Each of the language groups surveyed is comprised of 50 individuals identified as LEP speakers. “We are also getting ready to conduct one-on-one interviews with five LEP individuals within each of the four communities,” said Ahmed.
The students who will be conducting the interviews have already been impressed at the way the project has been received by the LEP groups and their community leaders. Among the goals of the SUNY initiative, which supplied seed funding to projects on seven SUNY campuses, was to provide such valuable applied learning and research experiences to outstanding students.
“I have been pleasantly surprised by the hard work and willingness that our community partners have demonstrated,” said Avery. “These communities are sometimes hesitant to engage with researchers and medical personnel, and understandably so, as their needs are often overlooked at a systemic level.
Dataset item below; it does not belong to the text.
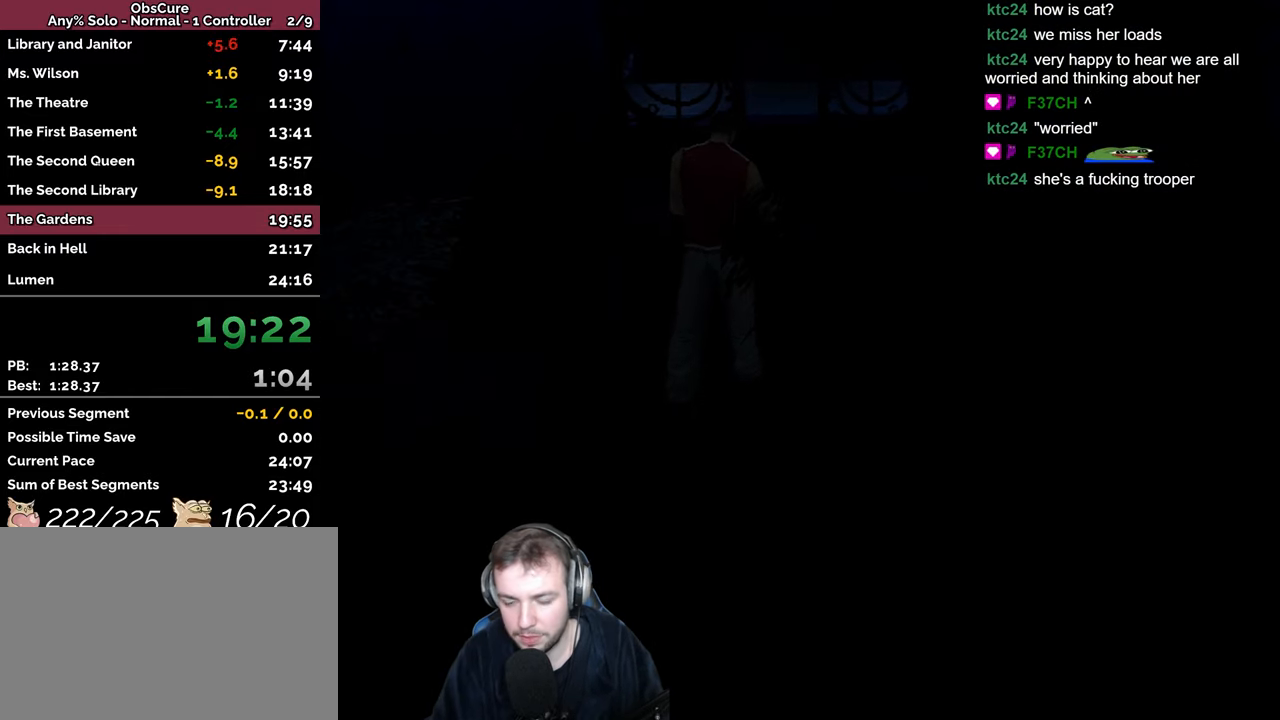
{"keys": ["s", "space"], "events": []}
However, our community leaders have been incredibly receptive and engaged, and offered their own insight on the issues they face as a community in the pandemic. In that sense the project has been an even greater learning experience — we have gained much from partnering with them.”
“I personally am surprised by how many new techniques I learned during this process,” said Sa. “For example, not only have I learned how to utilize the survey software, Qualtrics, to translate our English survey into targeted languages but I also managed to embed the video in the survey page so there will be no extra steps for us and our participants.”
“Our community partners show care and compassion for their clients and ask questions about how the research would help their community,” said Abdelkarim. “I find this truly humbling. In many cases, research is often disconnected from the community and the public. This is an opportunity for me, at least as a young public policy researcher, to think about where the public fits in my research and how my work can benefit them.”